The album closes on its 15-minute title track. Nord are not shy about throwing in the kitchen sink on this song. There are multiple, rapid switches between searing black metal, psychedelic melodies, grandiose post-rock, and speedy math rock. Hints of ska even pop up in some of the clean guitarwork, reminding me of RX Bandits. The sheer number of musical ideas in this suite is impressive, but the way Nord weave melodic threads throughout the different pieces to lend a sense of continuity and cohesion is even more commendable.

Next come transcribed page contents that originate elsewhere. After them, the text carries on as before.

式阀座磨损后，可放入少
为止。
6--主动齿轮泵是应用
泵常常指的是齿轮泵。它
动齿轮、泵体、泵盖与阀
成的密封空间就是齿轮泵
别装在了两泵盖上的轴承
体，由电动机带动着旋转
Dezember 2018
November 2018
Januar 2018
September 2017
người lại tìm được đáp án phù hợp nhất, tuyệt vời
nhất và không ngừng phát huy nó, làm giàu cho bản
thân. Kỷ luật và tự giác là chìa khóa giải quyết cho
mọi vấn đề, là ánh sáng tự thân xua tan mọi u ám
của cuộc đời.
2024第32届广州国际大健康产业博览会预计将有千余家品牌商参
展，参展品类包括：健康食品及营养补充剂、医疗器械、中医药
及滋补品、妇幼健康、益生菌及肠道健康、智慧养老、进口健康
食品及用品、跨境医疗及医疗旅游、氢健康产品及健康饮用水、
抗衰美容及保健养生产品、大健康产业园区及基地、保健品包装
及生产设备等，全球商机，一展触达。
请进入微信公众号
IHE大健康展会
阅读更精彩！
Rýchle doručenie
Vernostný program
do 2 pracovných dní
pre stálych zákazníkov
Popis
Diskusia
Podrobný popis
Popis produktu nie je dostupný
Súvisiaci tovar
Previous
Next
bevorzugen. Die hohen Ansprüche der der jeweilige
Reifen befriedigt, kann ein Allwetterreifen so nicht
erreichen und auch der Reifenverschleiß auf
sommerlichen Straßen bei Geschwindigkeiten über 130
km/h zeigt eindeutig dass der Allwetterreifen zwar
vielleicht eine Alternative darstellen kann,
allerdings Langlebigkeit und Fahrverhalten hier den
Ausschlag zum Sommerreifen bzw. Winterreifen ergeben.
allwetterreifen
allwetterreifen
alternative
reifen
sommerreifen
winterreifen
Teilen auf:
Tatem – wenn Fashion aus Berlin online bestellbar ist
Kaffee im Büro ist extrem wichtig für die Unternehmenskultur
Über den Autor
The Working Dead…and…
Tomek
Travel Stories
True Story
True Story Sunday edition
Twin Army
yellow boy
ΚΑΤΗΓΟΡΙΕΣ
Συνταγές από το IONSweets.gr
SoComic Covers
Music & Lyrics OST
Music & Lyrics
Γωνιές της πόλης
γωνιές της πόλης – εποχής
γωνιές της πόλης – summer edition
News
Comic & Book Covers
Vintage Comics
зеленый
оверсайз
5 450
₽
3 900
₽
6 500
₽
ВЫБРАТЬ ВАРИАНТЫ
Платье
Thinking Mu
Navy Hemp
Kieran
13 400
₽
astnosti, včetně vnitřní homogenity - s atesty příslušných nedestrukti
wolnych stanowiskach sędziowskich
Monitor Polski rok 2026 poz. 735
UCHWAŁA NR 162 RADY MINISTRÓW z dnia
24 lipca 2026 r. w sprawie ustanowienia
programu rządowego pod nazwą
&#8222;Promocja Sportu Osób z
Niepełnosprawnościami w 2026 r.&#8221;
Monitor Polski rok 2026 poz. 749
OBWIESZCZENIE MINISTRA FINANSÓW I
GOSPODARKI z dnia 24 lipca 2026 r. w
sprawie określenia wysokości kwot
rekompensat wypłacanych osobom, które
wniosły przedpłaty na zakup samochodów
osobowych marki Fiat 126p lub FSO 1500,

The Only Way To Reach The Surface is another addition to the recent string of fantastic prog releases from France in recent years. Blending a punk-derived genre into something this proggy and ambitious is quite a feat, and all the elements here work hand-in-hand. 2020 may not be shaping up to be the best year in relation to, well, most things, but it’s coming to be one of the strongest years for prog in recent memory. Albums like this are a big reason why.